**DATA:**
******

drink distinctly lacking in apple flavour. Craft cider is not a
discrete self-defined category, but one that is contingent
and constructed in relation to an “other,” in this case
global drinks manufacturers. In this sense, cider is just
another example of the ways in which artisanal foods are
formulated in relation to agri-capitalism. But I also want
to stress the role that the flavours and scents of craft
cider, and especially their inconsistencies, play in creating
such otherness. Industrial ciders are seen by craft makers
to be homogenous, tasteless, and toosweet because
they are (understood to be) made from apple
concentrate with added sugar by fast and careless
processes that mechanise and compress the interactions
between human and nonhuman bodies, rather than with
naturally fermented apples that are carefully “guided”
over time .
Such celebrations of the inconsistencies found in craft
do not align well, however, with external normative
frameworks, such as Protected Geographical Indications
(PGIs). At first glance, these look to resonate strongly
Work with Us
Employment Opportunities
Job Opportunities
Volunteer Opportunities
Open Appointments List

******

**TRY IT:** Output each record exactly, leaving nothing out.

**THE COMPLETED TASK:**
drink distinctly lacking in apple flavour. Craft cider is not a
discrete self-defined category, but one that is contingent
and constructed in relation to an “other,” in this case
global drinks manufacturers. In this sense, cider is just
another example of the ways in which artisanal foods are
formulated in relation to agri-capitalism. But I also want
to stress the role that the flavours and scents of craft
cider, and especially their inconsistencies, play in creating
such otherness. Industrial ciders are seen by craft makers
to be homogenous, tasteless, and toosweet because
they are (understood to be) made from apple
concentrate with added sugar by fast and careless
processes that mechanise and compress the interactions
between human and nonhuman bodies, rather than with
naturally fermented apples that are carefully “guided”
over time .
Such celebrations of the inconsistencies found in craft
do not align well, however, with external normative
frameworks, such as Protected Geographical Indications
(PGIs). At first glance, these look to resonate strongly
Work with Us
Employment Opportunities
Job Opportunities
Volunteer Opportunities
Open Appointments List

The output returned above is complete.